> _Exercise instructions_
In the entries that follow, find the line containing "228 1078 3.27" and the line containing "113 178 14.77", then retype exactly the lines from the first through the second, pictures excluded.

> _Supplied data_
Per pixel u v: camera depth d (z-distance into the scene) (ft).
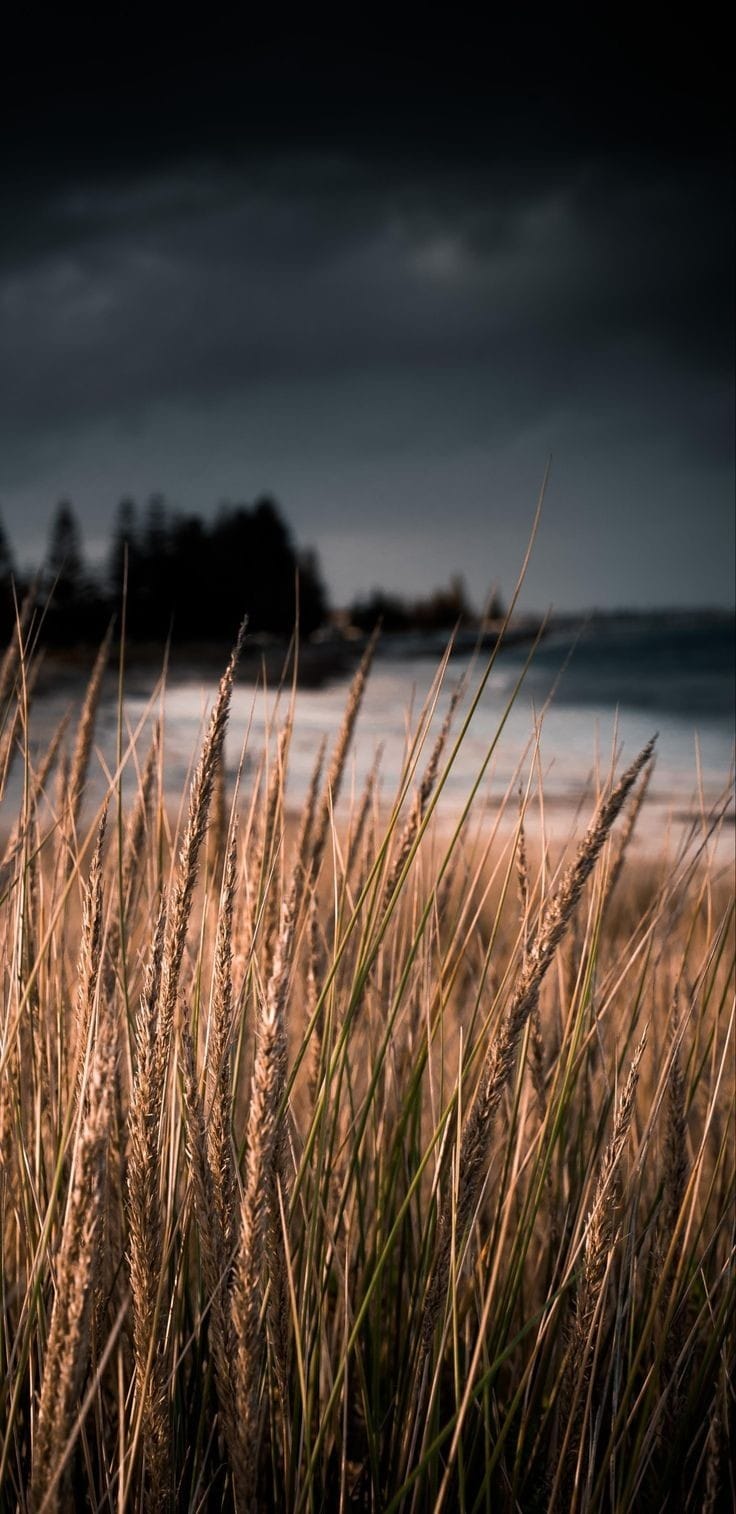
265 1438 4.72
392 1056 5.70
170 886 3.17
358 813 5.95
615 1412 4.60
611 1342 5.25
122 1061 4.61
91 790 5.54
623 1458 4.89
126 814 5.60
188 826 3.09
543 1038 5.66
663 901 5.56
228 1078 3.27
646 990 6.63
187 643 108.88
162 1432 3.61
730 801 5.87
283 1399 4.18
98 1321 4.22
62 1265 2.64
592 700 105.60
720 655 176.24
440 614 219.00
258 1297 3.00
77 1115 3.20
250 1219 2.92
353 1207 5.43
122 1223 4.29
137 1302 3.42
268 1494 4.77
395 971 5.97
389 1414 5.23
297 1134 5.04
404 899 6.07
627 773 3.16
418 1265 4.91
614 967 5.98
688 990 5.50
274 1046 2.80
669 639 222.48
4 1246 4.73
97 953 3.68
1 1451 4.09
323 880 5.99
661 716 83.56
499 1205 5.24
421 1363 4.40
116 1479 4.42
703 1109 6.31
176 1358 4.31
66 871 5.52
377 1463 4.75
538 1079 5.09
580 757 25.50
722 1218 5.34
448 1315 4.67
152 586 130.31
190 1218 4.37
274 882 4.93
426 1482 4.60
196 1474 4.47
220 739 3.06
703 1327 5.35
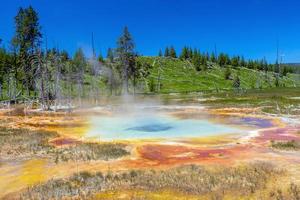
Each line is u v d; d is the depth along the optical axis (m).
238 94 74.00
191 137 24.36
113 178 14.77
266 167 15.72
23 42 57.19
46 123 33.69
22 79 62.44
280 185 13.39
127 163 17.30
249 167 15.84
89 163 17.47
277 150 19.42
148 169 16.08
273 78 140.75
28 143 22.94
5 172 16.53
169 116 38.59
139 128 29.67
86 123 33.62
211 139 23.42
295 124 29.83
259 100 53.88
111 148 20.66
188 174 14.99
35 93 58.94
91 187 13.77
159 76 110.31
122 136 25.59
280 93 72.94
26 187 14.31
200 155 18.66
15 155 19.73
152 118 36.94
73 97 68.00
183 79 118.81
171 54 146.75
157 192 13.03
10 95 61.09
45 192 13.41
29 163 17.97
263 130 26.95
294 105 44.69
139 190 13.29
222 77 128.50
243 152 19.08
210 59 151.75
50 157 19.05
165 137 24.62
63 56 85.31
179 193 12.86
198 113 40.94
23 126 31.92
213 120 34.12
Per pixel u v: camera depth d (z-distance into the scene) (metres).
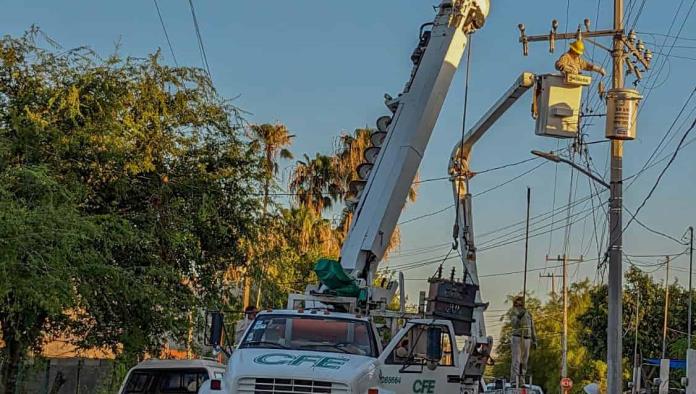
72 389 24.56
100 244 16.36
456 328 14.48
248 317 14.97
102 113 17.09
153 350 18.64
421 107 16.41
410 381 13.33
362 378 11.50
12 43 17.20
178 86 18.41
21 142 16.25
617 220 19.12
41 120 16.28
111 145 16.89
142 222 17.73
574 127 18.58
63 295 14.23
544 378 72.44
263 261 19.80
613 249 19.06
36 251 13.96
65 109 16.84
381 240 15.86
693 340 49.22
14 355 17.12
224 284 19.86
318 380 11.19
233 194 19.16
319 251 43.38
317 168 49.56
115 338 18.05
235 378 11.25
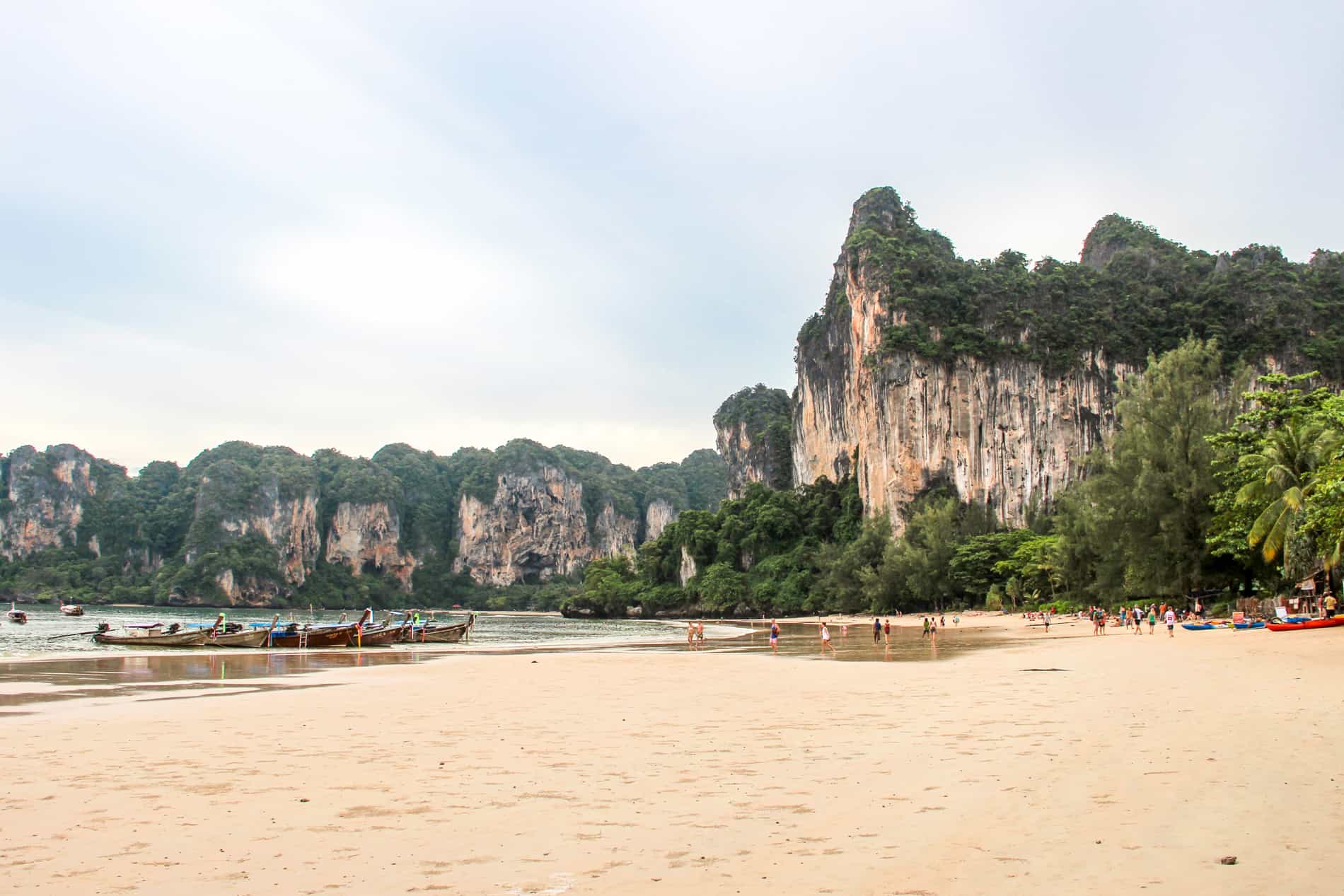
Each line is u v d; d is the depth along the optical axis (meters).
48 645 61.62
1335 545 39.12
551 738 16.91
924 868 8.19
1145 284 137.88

* * *

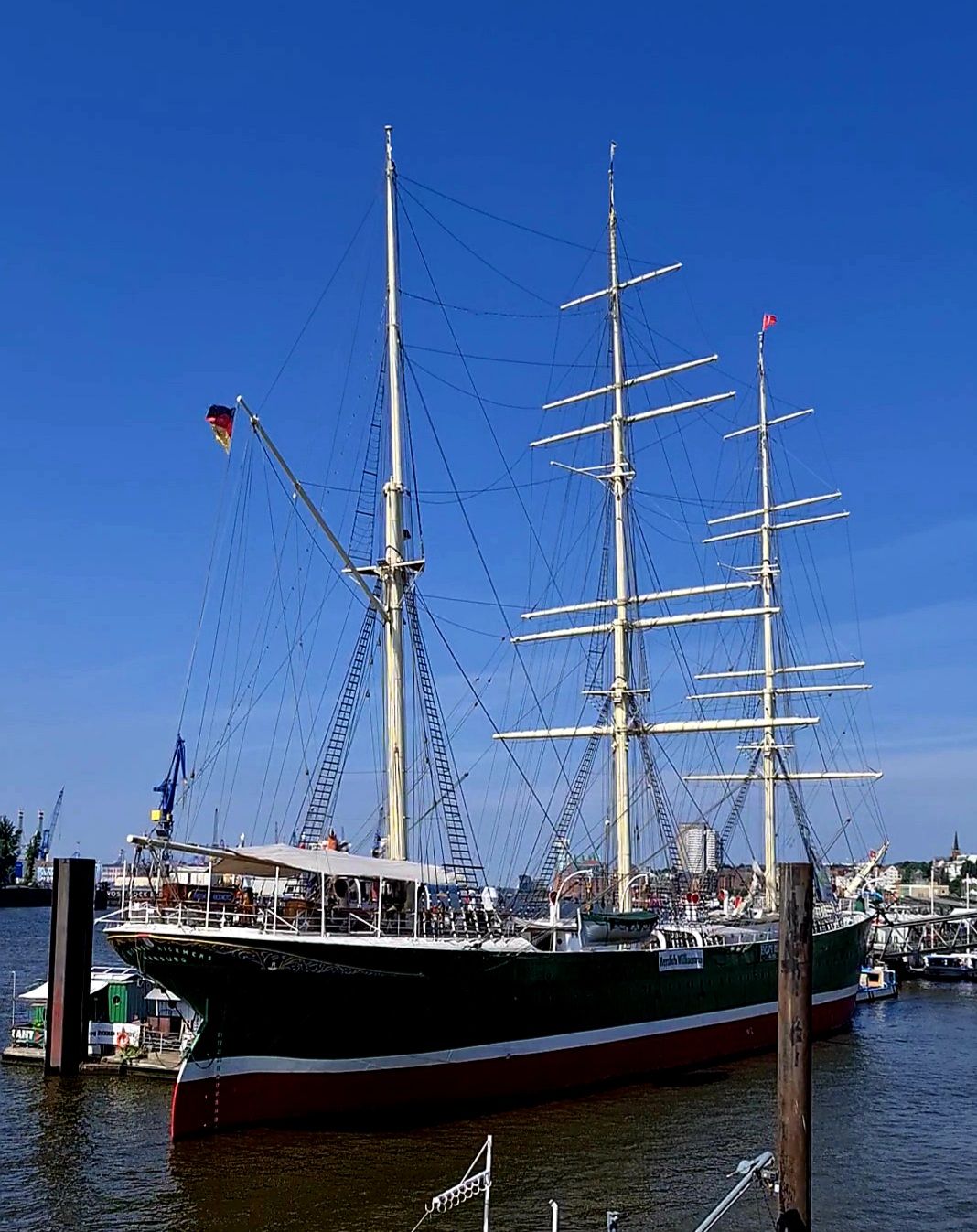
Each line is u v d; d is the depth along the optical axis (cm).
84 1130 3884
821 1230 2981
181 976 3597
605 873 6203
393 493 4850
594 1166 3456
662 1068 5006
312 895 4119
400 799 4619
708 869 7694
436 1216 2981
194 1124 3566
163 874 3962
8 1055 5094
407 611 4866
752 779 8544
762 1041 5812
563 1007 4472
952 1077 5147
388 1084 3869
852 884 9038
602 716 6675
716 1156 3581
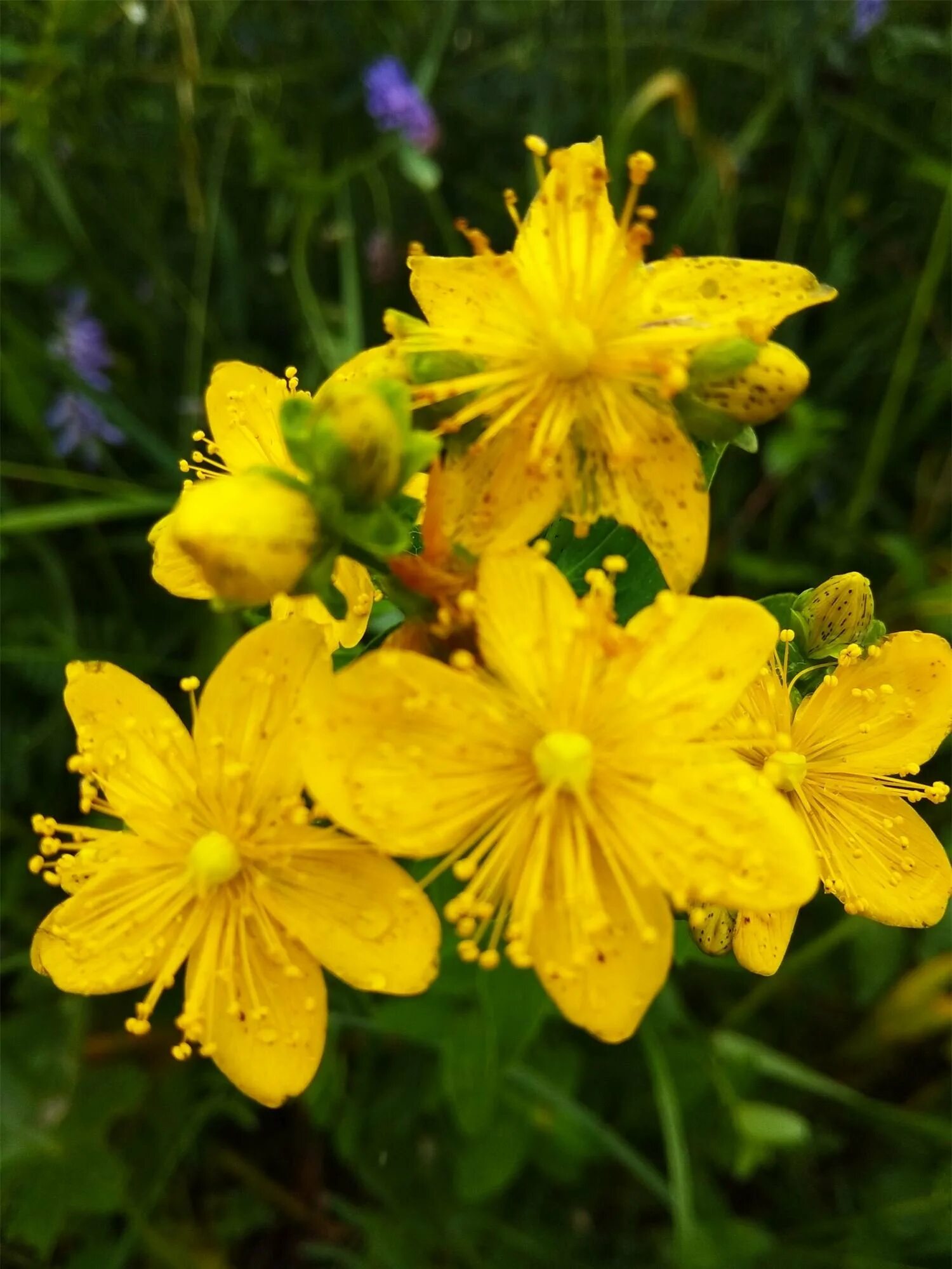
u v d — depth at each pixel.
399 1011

> _Result_
228 1078 3.27
646 990 6.63
187 643 108.88
162 1432 3.61
730 801 5.87
283 1399 4.18
98 1321 4.22
62 1265 2.64
592 700 105.60
720 655 176.24
440 614 219.00
258 1297 3.00
77 1115 3.20
250 1219 2.92
353 1207 5.43
122 1223 4.29
137 1302 3.42
268 1494 4.77
395 971 5.97
389 1414 5.23
297 1134 5.04
404 899 6.07
627 773 3.16
418 1265 4.91
614 967 5.98
688 990 5.50
274 1046 2.80
669 639 222.48
4 1246 4.73
97 953 3.68
1 1451 4.09
323 880 5.99
661 716 83.56
499 1205 5.24
421 1363 4.40
116 1479 4.42
703 1109 6.31
176 1358 4.31
66 871 5.52
377 1463 4.75
538 1079 5.09
580 757 25.50
722 1218 5.34
448 1315 4.67
152 586 130.31
190 1218 4.37
274 882 4.93
426 1482 4.60
196 1474 4.47
220 739 3.06
703 1327 5.35
Each line is u v d; d is the depth along the optical axis (m).
238 94 74.00
191 137 24.36
113 178 14.77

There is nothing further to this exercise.